To achieve this we need to change the startup code (often assembler in a .s file (NOT THE MAIN function as by that point we’re using the stack) to set the stack itself, theres often code you can crib but if not its normally only about 7 lines of assembler.
The size and location can be externally accessed from the linker file (more on linker files later).
We now need to implement (and regularly/occasionally) call a function to itterate through the stack from the end toward the start (again its usefully to get the position and size from the linker file (export and extern)
Position your stack in the correct place.
As we know from above stacks are descending.
From the diagram we can see that if we put the stack at the end of our memory so even if we overrun the end of our stack we only change unused memory – we don’t corrupt our data.
To achieve a memory layout we describe our memory in linker files (.ld in gcc, .icf in IAR), Unfortunately where c is standardised every compiler manufacturer and his dog have their own format of linker files (so I’m not going to paste an example, just describe roughly how to check your stack is in the correct section – Often it isn’t many examples put their stacks directly at the end of HEAP!).
- Ensure there is a section in the linker for STACK_SECTION
- position it at the end of memory
- STACK_SECTION= (MEMORY_START + MEMORY_SIZE) – (STACK_SIZE + 4U)
Note the – 4U to word align and move it back a word – this is for 32 bit systems you’d using – 2U for 16 bit systems etc.

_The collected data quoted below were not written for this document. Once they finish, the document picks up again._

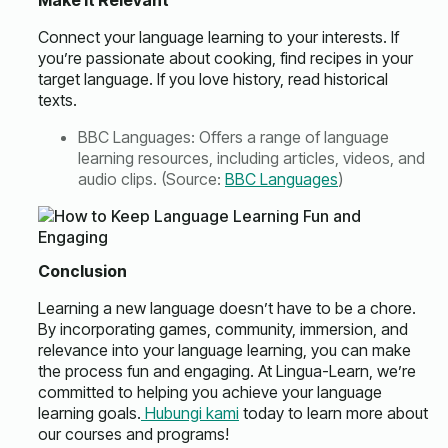
Make it Relevant
Connect your language learning to your interests. If
you’re passionate about cooking, find recipes in your
target language. If you love history, read historical
texts.
BBC Languages: Offers a range of language
learning resources, including articles, videos, and
audio clips. (Source:
BBC Languages
)
Conclusion
Learning a new language doesn’t have to be a chore.
By incorporating games, community, immersion, and
relevance into your language learning, you can make
the process fun and engaging. At Lingua-Learn, we’re
committed to helping you achieve your language
learning goals.
Hubungi kami
today to learn more about
our courses and programs!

Make sure you put the stack on its own in its new section.
Be mindful of what’s using your stack – even functions such as printf can easily end up using hundreds of bytes of stack for a single call! and acts such as unrestricted recursion can blow your stack incredibly quickly.
Its worth noting that some IDE’s have stack usage tracking built into them.
Additional note for arm cortex the stack pointer is loaded from the first position in the vector table.
Flash Memory Layout
Flash is the non volatile memory that persists when power goes away.
Most modern microcontrollers use flash to store their Vector Table, Program Code, Initialised Data Values, User Storage.
Vector Tables and interrupts and startup.
Microcontrollers have interrupts that can do various things from triggering on power up to triggering when communications happen; These interrupts each have functions associated with them, they are stored as a predefined list in a table called a ‘vector table’, often the first element in this table is the reset vector (the code that runs when we power up).
This reset vector triggers our startup code which sets up our memory
-zero out the BSS (zero initialised code)
-copy the initialised DATA states from flash to RAM
-setup the stack (This is where we’d set the values)
-Jump to the main() function (in the program code section of the diagram)
This contains your main and all your user functions.
As your ram does not persist through power cycles, global variables that are assigned a value must have their values stored in non volatile memory and copied in on power up.
We often have to store settings on our micro controllers, often this is in flash, when it is we should pay some consideration to certain facts
-Flash has a limited number of ‘writes’ (actually bank erases) typically 10,000 – 100,000 bank erases.
-Can only erase banks and not single bytes.
-Flash can only be write bits from 1 to 0 (ie you can write 0x05 to an empty address (which would contain 0xff) but you could not then write 0x06 to it without first erasing the entire bank.
Due to this we often
– shadow banks (have 2 banks we work erasing copying and swapping between them)
– consider what rate we’re writing data and whether we need to consider wear levelling or a separate external memory more suited (FeRAM, MRAM, PCRAM), often if we’re writing only settings and we write them as a whole block we won’t see wear out situations, it is necessary however to do the maths to work out how many writes per year.